Segundo o promotor Marcelo Mendroni, ele recebeu R$ 2,6 milhões em propina da empreiteira UTC para pagamento de dívidas da campanha de 2012. A informação foi publicada primeiro no jornal O Estado de S. Paulo.

A denúncia tem como base as delações de Ricardo Pessoa e Walmir Pinheiro, da UTC, e do doleiro Alberto Youssef, além de investigação da Polícia Federal sobre suspeitas de lavagem de dinheiro e caixa dois na primeira campanha de Haddad à prefeitura.

No último dia 28, a Promotoria de Patrimônio Público de São Paulo propor ação civil de improbidade contra o ex-prefeito pelo mesmo caso. O ex-prefeito já responde na Justiça Eleitoral pela suposta prática do crime de caixa dois, também pela mesma situação.

Em nota, Haddad questionou o motivo da denúncia ter sido feita durante o período eleitoral. Mendroni afirma que foi uma coincidência, porque o inquérito da Polícia Federal chegou no dia 24 de julho à Promotoria.

Nesse caso, o promotor deve fazer as acusações, pedir arquivamento ou solicitar mais diligências da polícia.

Instabilidade avança sobre emergentes derrubando Bolsas e elevando dólar

As principais moedas emergentes registraram nova rodada de desvalorização ante o dólar nesta terça-feira (4), reflexo de notícias que apontam para uma recuperação americana mais consistente e o acirramento de fragilidades econômicas domésticas nesses países.

A África do Sul se somou ao grupo de emergentes em crise ao anunciar que está em recessão pela primeira vez desde 2009. Está ao lado da Argentina, que negocia com o FMI (Fundo Monetário Internacional) refinanciamento de dívida após forte desvalorização do peso, e da Turquia, que também sofre com a perda de valor da lira.

De uma cesta de 24 dividas emergentes, o dólar se valorizou sobre 22 nesta terça. Ante o real, a alta foi modesta, de 0,07%, a R$ 4,1550.

O Fed (Federal Reserve) vem sinalizando que poderá subir a taxa de juros, atualmente entre 1,75% e 2%, mais duas vezes ainda neste ano.
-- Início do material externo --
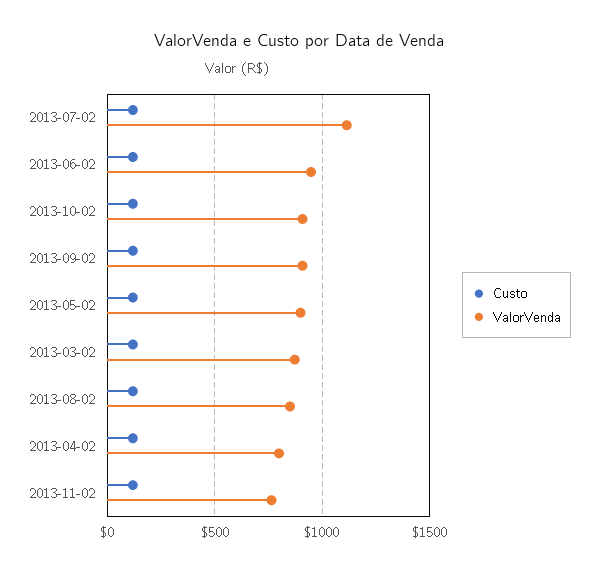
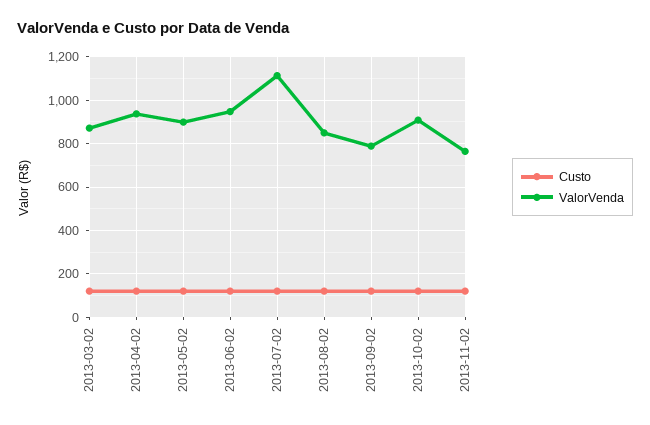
  {
    "Custo": {
      "2013-07-02": 100,
      "2013-06-02": 100,
      "2013-10-02": 100,
      "2013-09-02": 100,
      "2013-05-02": 100,
      "2013-03-02": 100,
      "2013-08-02": 100,
      "2013-04-02": 100,
      "2013-11-02": 100
    },
    "ValorVenda": {
      "2013-07-02": 1100,
      "2013-06-02": 950,
      "2013-10-02": 900,
-     "2013-09-02": 900,
+     "2013-09-02": 800,
      "2013-05-02": 900,
      "2013-03-02": 850,
      "2013-08-02": 850,
-     "2013-04-02": 800,
+     "2013-04-02": 950,
      "2013-11-02": 750
    }
  }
A decisão do banco central americano se baseia nos sinais de recuperação da economia americana.

Preço médio da gasolina nas refinarias sobe e já supera os R$ 2,20

A Petrobrás anunciou aumento de 1,68% no preço médio do litro da gasolina A sem tributo nas refinarias, para R$ 2,2069 – nova máxima histórica desde que a estatal passou a divulgar o preço médio diariamente em seu site, em 19 de fevereiro. A alta acumulada no período é de 45,7%. Na ocasião, o preço médio da gasolina estava em R$ 1,5148.

A recente escalada de preços, que supera os valores atingidos durante a greve dos caminhoneiros, teve início no último dia 23, quando a gasolina voltou a ser negociada acima de R$ 2.

O preço do diesel, que seguia congelado desde 1º de junho, permanece em R$ 2,2964, após o reajuste de 13% anunciado na sexta-feira, dia 31. O valor será mantido até 29 de setembro.